ギルディが髪をくしゃくしゃにして、天を仰いだ。アラオルは、メロウが見れなくて、うつむき加減で、一点を見ていた。メロウは青い顔をして、動けないでいた。

 ギルディが、咳払いをして、「メロウ、聞いてもいいか?君は女性か?」と言った。メロウは、ぴくっと体を震わせた。

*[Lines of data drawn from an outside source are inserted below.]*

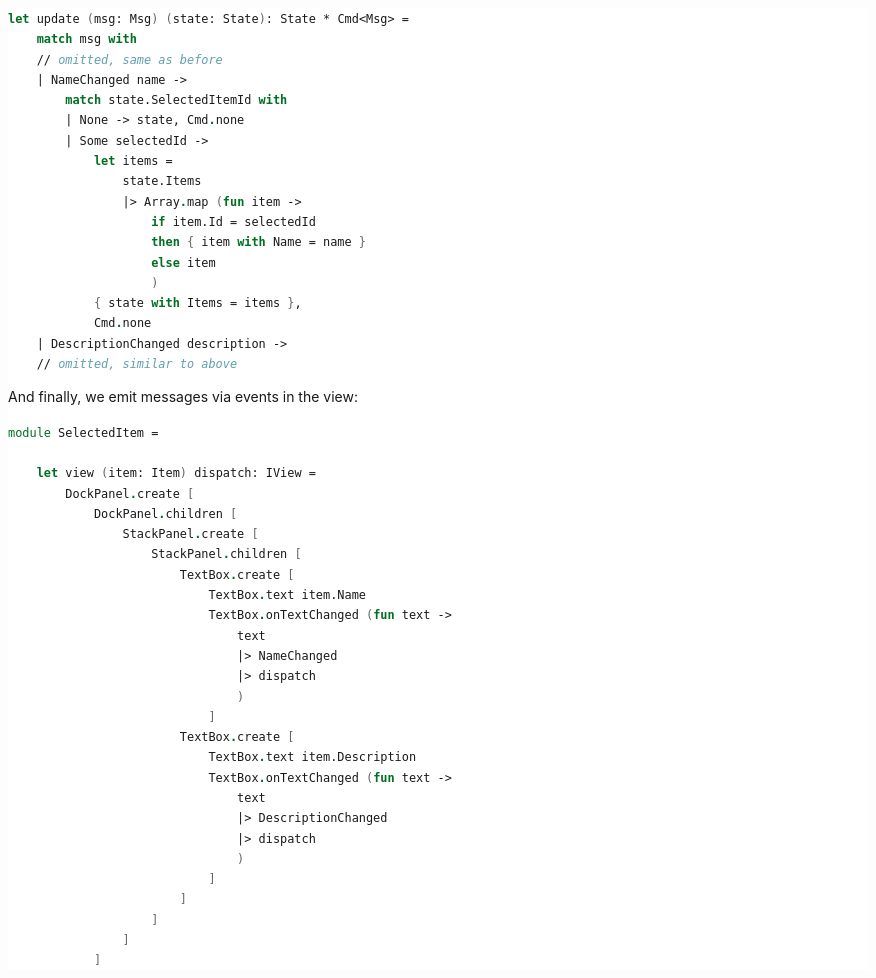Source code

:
 ``` fsharp
let update (msg: Msg) (state: State): State * Cmd<Msg> =
    match msg with
    // omitted, same as before
    | NameChanged name ->
        match state.SelectedItemId with
        | None -> state, Cmd.none
        | Some selectedId ->
            let items =
                state.Items
                |> Array.map (fun item ->
                    if item.Id = selectedId
                    then { item with Name = name }
                    else item
                    )
            { state with Items = items },
            Cmd.none
    | DescriptionChanged description ->
    // omitted, similar to above
```

And finally, we emit messages via events in the view:  

``` fsharp
module SelectedItem =

    let view (item: Item) dispatch: IView =
        DockPanel.create [
            DockPanel.children [
                StackPanel.create [
                    StackPanel.children [
                        TextBox.create [
                            TextBox.text item.Name
                            TextBox.onTextChanged (fun text ->
                                text
                                |> NameChanged
                                |> dispatch
                                )
                            ]
                        TextBox.create [
                            TextBox.text item.Description
                            TextBox.onTextChanged (fun text ->
                                text
                                |> DescriptionChanged
                                |> dispatch
                                )
                            ]
                        ]
                    ]
                ]
            ]
```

 グオンとアラオルがメロウを見た。メロウは顔を上げ、一瞬迷うような表情をしたが、その目に涙があふれた。

 三人の求婚王子たちはメロウが涙を流すのを見た。

「いいよ、何も言わなくていい、わかった、わかったから」とグオンが泣いた。

「今は、何も言わなくていいよ、メロウ」とアラオル。

「ごめん、辛い思いをさせたな」とギルディが拳をぐっと握りしめた。

 メロウはタオルを肩にかけた。座り直すと、涙を拭いて話し始めた。

「ごめんなさい、私は三人の求婚王子と幻の姫を終わらせるためにきたんです。十八年前の騒動の時、父は男の子が生まれると思っていたんです。うちは男ばかり生まれる家系だから、女の子はめったに生まれない。エミナ叔母様がいる、だから……、でも、女のの子が生まれてしまった、騒動を収めるために男の子が生まれたと言ってしまった……」

「そうか、そうなのか……」とギルディ。

「信じられない……そんなことって」グオンが涙を流した。

「メロウ君は本物の姫なんだね」

三人の求婚王子たちは思わぬ事態に、困惑して、どうしていいかわからず、おろおろしてしまった。メロウは涙をぬぐうと、「私は、学園に入学するだけで良かったんです。シーナ メロウという男が大学で三年間ををすごす、それだけで。三人の求婚王子と世間に、男の姿をみせるだけ、だから、なるべく、三人の求婚王子たちに関わらないようにするつもりでした。なのに、先輩たちの方から近寄ってきてしまった」

メロウが三人の顔を見て、「でも、拒否して、怒りを買い敵に回られるよりいい、守ってくれるって言うなら、守ってもらおうって……ごめんなさい」涙ががこぼれた。「でも、失敗した……兄さんたちの言うとおりにするべきだった、私は先輩たちといることが楽しくなってきて、一緒にいたいと思って、判断を間違えたんです。いつの間にか先輩たちの存在が、大切なものになっていた。ごめんなさい、知られてはいけなかったんです。知られなければ、何もなかったことにして全てうまく収めることができた。ずっと、先輩と後輩のままでいたかった」三人の求婚王子たちはだまって、話を聞いていた。